### What needs to be done
Select from the data all lines with the word "none".
Input material section start
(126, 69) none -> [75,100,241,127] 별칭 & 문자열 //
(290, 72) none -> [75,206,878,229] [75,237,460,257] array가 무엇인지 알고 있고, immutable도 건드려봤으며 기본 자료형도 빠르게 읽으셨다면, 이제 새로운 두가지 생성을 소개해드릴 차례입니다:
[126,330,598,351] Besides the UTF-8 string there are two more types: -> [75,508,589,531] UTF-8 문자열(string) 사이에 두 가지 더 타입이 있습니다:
Input material section end
Input material section start
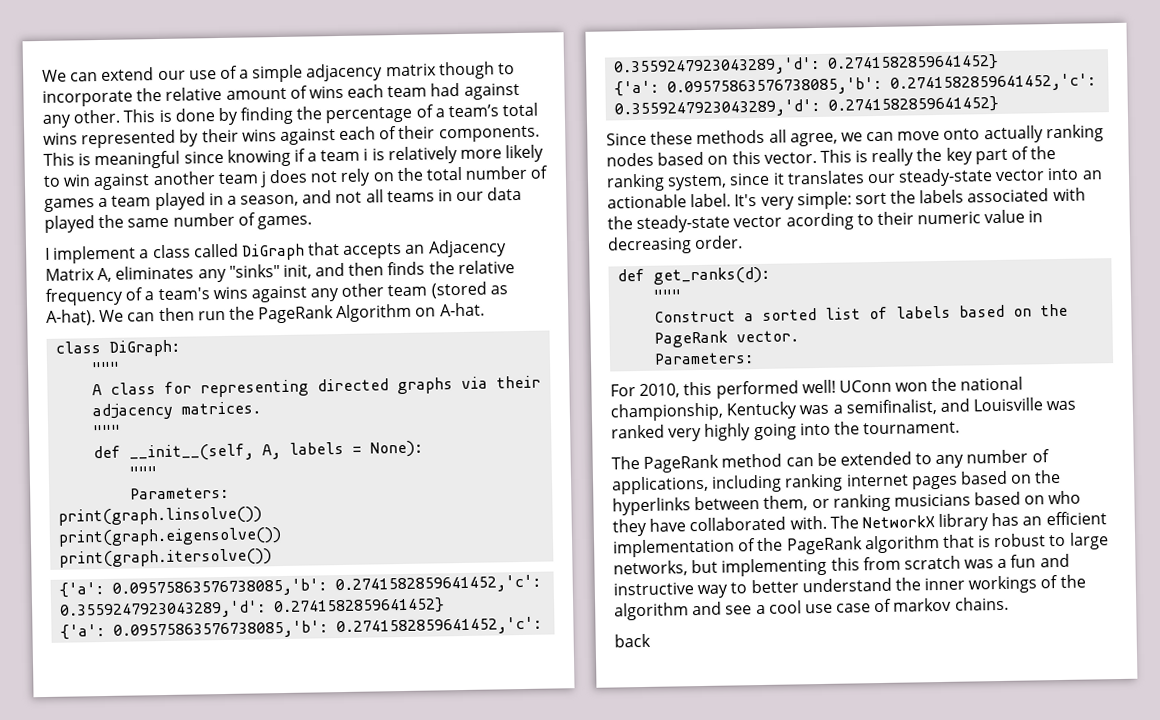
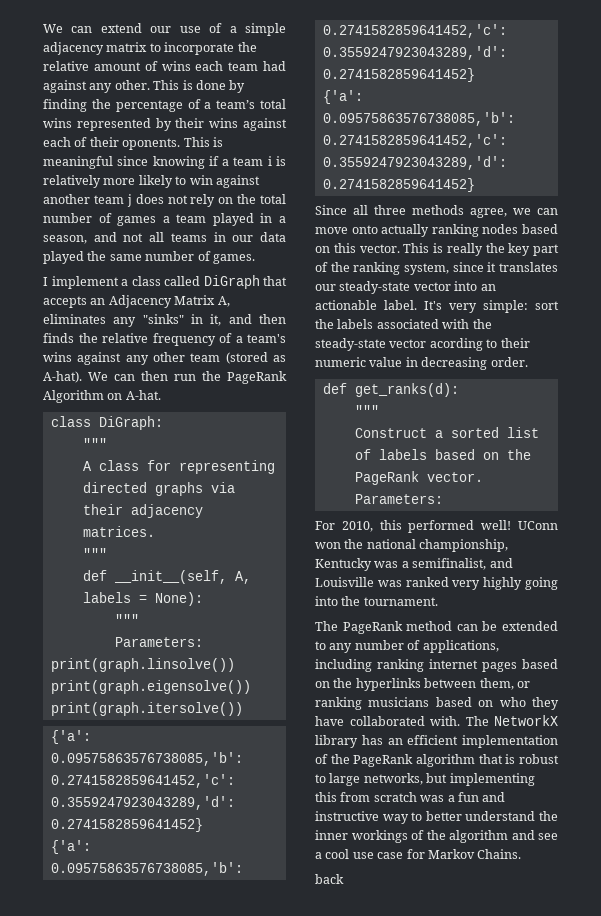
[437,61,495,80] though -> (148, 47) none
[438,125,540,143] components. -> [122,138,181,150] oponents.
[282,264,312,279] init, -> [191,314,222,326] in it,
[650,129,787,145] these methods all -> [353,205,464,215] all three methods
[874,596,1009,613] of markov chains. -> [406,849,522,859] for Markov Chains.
Input material section end
### Output of the exercise
(126, 69) none -> [75,100,241,127] 별칭 & 문자열 //
(290, 72) none -> [75,206,878,229] [75,237,460,257] array가 무엇인지 알고 있고, immutable도 건드려봤으며 기본 자료형도 빠르게 읽으셨다면, 이제 새로운 두가지 생성을 소개해드릴 차례입니다:
[437,61,495,80] though -> (148, 47) none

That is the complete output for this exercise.